§ Problem details
From the data below, repeat exactly the lines from the line with "decorative bowl: present" to the line with "fire extinguisher: none", both included.

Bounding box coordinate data
:::::

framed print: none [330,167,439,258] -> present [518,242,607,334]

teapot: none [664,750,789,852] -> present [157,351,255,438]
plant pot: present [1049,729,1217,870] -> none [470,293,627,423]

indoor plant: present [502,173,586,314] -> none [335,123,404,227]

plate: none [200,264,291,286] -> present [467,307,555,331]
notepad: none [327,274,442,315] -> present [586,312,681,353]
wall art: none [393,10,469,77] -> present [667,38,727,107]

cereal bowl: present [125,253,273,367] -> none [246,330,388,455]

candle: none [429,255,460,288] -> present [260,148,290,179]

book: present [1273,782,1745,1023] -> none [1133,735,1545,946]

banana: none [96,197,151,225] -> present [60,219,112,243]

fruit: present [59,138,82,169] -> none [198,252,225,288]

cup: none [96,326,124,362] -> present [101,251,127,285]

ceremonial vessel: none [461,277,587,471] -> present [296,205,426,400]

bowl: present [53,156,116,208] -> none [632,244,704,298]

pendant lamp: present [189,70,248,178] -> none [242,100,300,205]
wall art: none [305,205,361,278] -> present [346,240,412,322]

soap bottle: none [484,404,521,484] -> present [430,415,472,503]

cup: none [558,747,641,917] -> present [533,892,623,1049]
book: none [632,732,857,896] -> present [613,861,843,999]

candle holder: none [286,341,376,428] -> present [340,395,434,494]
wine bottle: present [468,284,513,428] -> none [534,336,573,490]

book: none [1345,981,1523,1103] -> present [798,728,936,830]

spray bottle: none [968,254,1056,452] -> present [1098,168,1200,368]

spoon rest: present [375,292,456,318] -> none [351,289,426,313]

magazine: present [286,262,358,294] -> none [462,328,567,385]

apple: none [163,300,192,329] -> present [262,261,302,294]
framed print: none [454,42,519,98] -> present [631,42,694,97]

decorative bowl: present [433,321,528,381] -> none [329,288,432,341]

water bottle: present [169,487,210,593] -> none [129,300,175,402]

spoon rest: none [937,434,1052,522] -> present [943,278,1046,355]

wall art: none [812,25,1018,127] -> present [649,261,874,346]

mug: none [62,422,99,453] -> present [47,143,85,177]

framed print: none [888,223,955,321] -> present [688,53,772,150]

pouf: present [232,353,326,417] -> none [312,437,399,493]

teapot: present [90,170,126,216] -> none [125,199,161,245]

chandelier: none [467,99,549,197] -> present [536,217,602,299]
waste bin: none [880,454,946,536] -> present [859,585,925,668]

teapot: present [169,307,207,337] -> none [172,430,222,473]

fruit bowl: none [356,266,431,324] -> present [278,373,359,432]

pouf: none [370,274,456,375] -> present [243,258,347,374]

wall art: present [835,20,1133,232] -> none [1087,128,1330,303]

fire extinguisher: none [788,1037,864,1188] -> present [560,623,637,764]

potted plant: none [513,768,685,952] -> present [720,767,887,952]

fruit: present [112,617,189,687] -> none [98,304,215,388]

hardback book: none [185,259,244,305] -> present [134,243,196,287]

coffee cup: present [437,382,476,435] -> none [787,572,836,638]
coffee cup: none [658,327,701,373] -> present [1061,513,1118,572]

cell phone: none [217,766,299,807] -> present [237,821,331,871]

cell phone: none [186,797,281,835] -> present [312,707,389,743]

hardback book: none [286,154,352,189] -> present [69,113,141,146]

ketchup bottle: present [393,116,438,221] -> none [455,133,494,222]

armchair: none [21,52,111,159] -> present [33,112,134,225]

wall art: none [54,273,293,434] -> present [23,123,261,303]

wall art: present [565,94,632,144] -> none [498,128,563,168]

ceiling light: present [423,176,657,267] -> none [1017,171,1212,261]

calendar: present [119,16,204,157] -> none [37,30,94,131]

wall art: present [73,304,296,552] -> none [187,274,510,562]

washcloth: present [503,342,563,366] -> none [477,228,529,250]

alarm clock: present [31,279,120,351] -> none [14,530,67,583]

:::::

§ Completed exercise
decorative bowl: present [433,321,528,381] -> none [329,288,432,341]

water bottle: present [169,487,210,593] -> none [129,300,175,402]

spoon rest: none [937,434,1052,522] -> present [943,278,1046,355]

wall art: none [812,25,1018,127] -> present [649,261,874,346]

mug: none [62,422,99,453] -> present [47,143,85,177]

framed print: none [888,223,955,321] -> present [688,53,772,150]

pouf: present [232,353,326,417] -> none [312,437,399,493]

teapot: present [90,170,126,216] -> none [125,199,161,245]

chandelier: none [467,99,549,197] -> present [536,217,602,299]
waste bin: none [880,454,946,536] -> present [859,585,925,668]

teapot: present [169,307,207,337] -> none [172,430,222,473]

fruit bowl: none [356,266,431,324] -> present [278,373,359,432]

pouf: none [370,274,456,375] -> present [243,258,347,374]

wall art: present [835,20,1133,232] -> none [1087,128,1330,303]

fire extinguisher: none [788,1037,864,1188] -> present [560,623,637,764]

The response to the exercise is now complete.